- What you need to do -
Update the entries below by changing "top-left" to "upper-left" and keeping every other part the same. Don't include the pictures in your answer.

---

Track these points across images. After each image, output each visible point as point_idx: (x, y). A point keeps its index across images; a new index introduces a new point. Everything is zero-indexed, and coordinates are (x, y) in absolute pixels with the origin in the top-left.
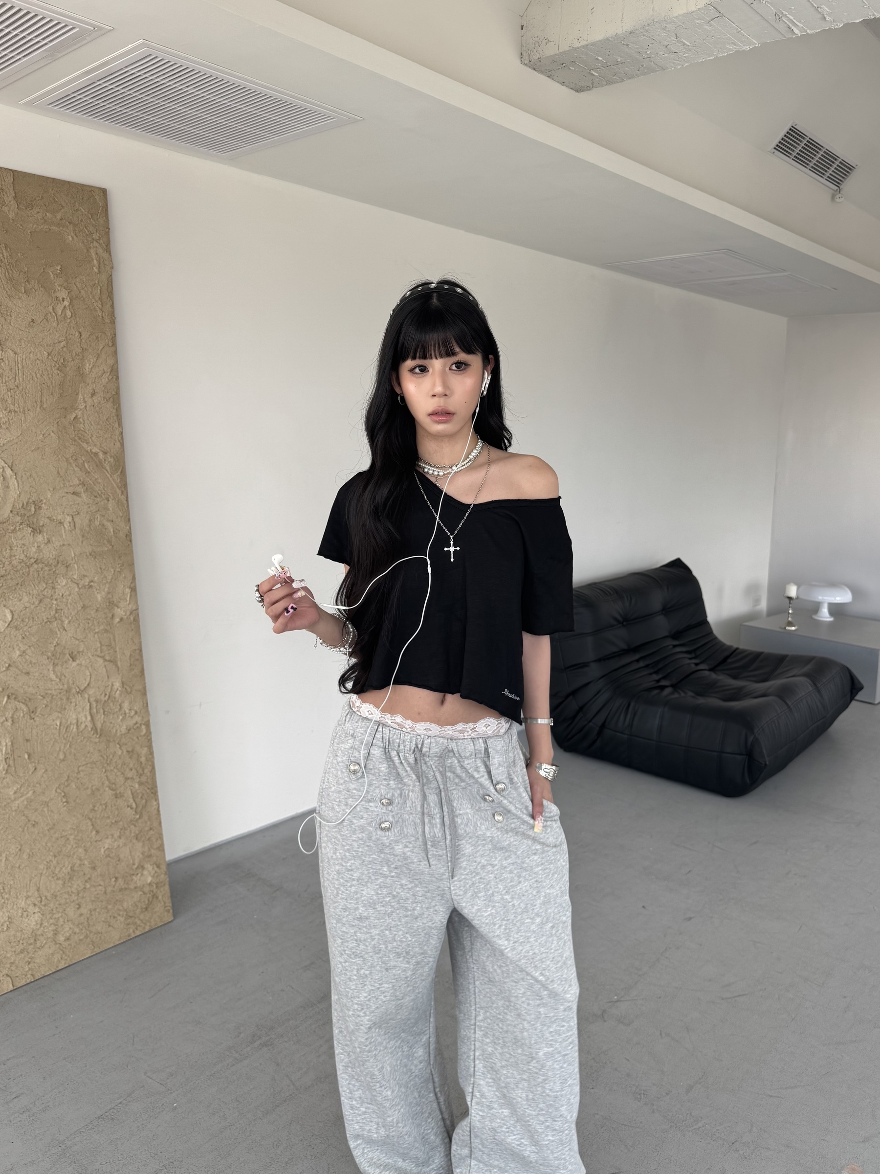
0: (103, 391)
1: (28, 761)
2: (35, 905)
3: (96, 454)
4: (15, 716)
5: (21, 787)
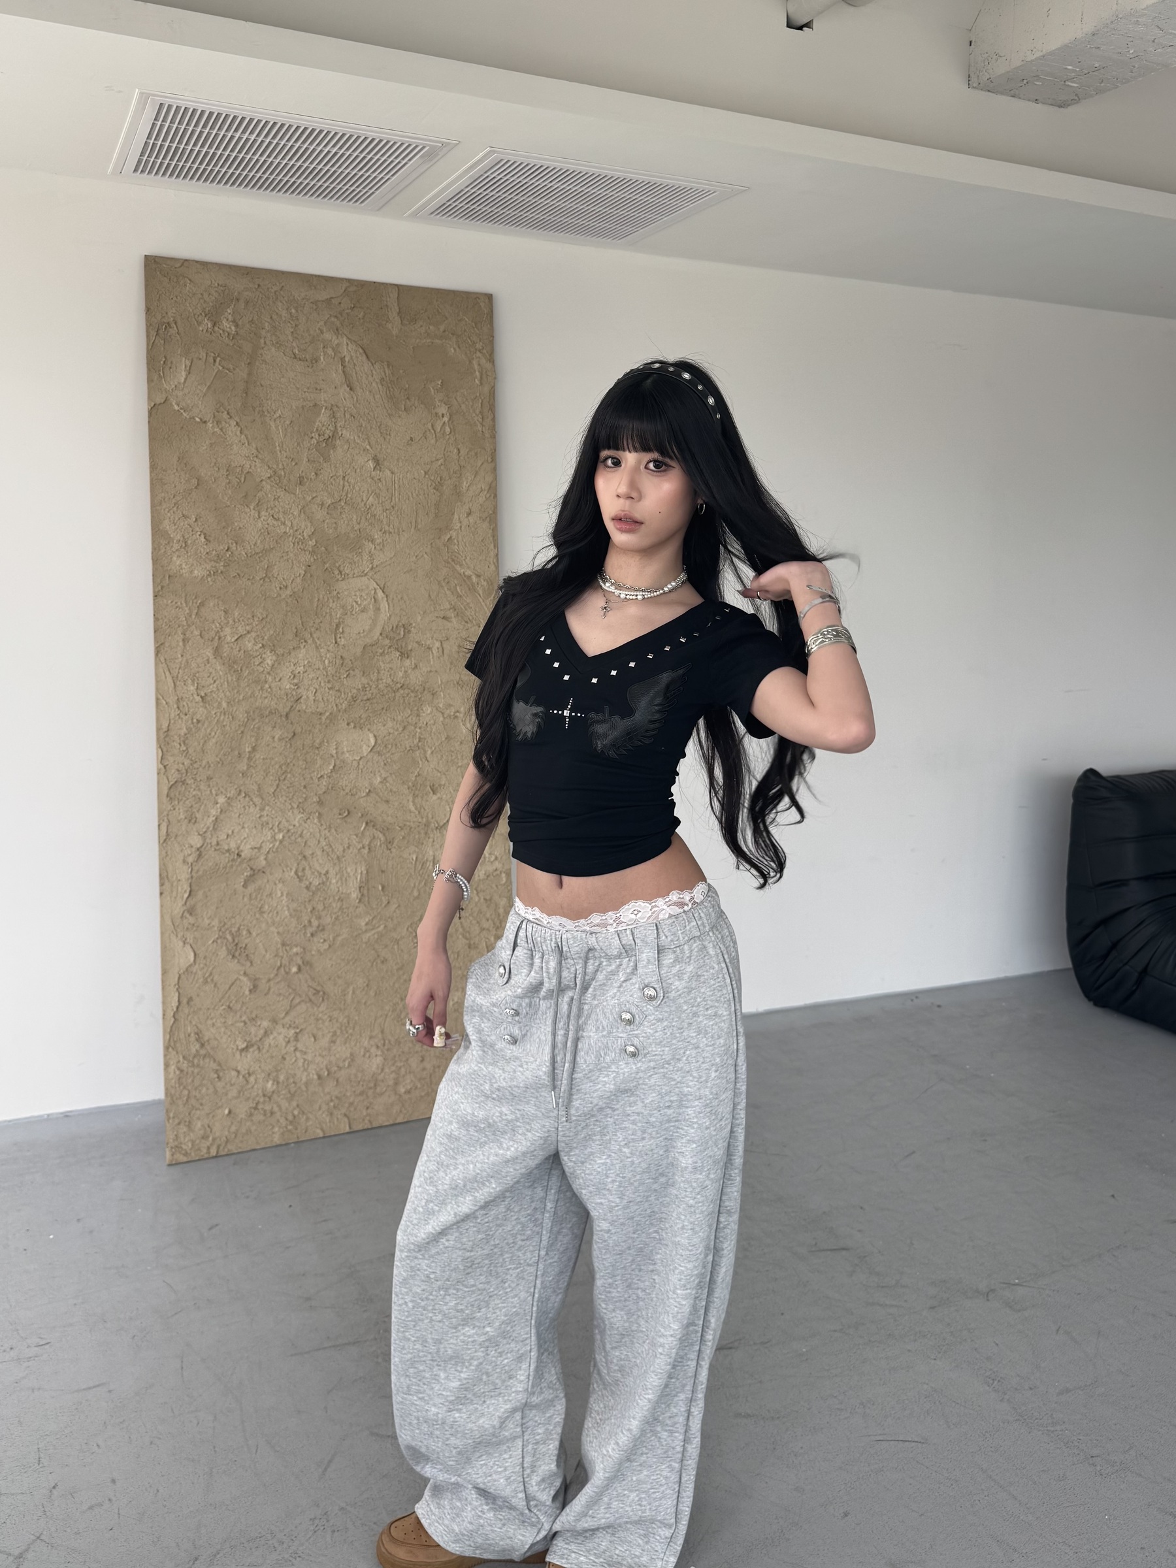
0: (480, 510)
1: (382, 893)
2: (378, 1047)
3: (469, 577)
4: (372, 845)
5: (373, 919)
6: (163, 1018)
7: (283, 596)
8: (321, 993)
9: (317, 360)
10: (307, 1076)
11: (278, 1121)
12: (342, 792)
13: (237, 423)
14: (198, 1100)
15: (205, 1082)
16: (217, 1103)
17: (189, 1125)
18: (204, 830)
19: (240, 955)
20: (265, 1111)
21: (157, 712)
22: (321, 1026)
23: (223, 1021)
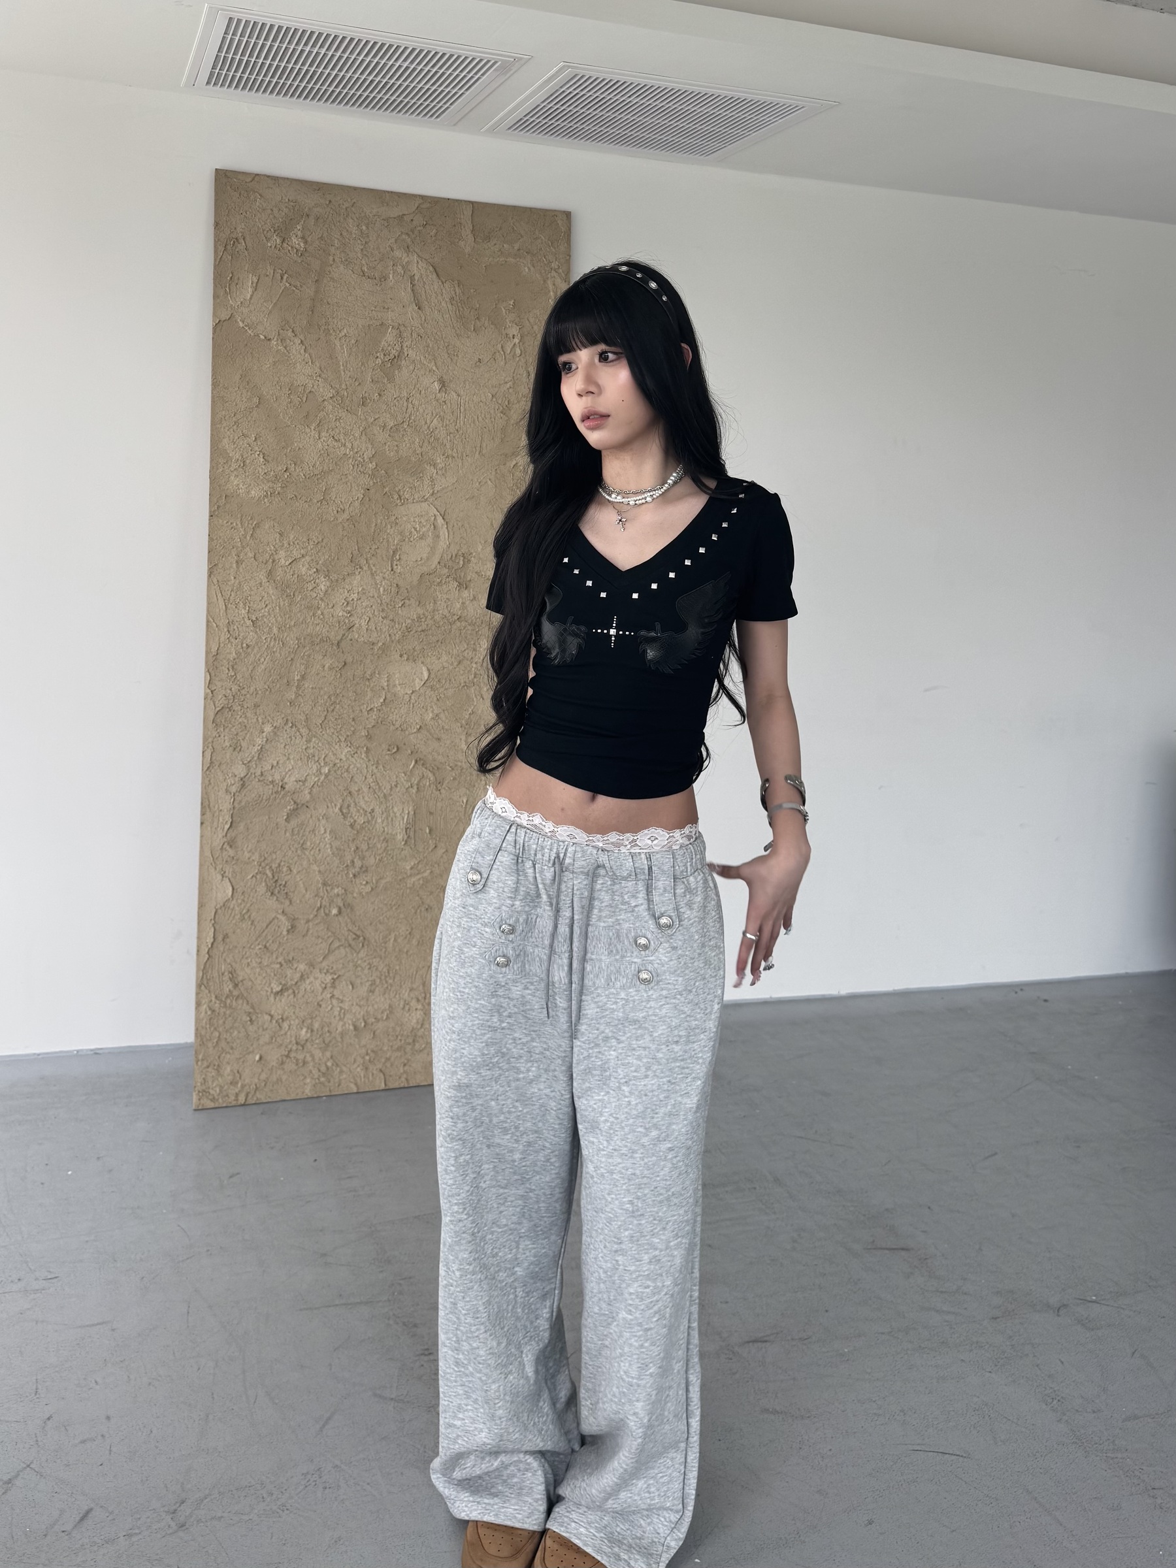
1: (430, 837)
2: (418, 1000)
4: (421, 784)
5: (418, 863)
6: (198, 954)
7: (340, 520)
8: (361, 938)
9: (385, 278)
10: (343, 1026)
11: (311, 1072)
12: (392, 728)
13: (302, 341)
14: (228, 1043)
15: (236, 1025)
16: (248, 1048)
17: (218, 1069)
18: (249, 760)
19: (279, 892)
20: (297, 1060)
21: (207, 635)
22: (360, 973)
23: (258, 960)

---

- Exercise response -
Track these points across images. After each image, output each visible point as point_idx: (x, y). A point keeps its index across images; a new index introduces a new point. Everything is zero-indexed, and coordinates are (x, y) in absolute pixels with the origin in the upper-left.
0: (103, 391)
1: (28, 761)
2: (35, 905)
3: (96, 454)
4: (15, 716)
5: (21, 787)
0: (480, 510)
1: (382, 893)
2: (378, 1047)
3: (469, 577)
4: (372, 845)
5: (373, 919)
6: (163, 1018)
7: (283, 596)
8: (321, 993)
9: (317, 360)
10: (307, 1076)
11: (278, 1121)
12: (342, 792)
13: (237, 423)
14: (198, 1100)
15: (205, 1082)
16: (217, 1103)
17: (189, 1125)
18: (204, 830)
19: (240, 955)
20: (265, 1111)
21: (157, 712)
22: (321, 1026)
23: (223, 1021)
1: (430, 837)
2: (418, 1000)
4: (421, 784)
5: (418, 863)
6: (198, 954)
7: (340, 520)
8: (361, 938)
9: (385, 278)
10: (343, 1026)
11: (311, 1072)
12: (392, 728)
13: (302, 341)
14: (228, 1043)
15: (236, 1025)
16: (248, 1048)
17: (218, 1069)
18: (249, 760)
19: (279, 892)
20: (297, 1060)
21: (207, 635)
22: (360, 973)
23: (258, 960)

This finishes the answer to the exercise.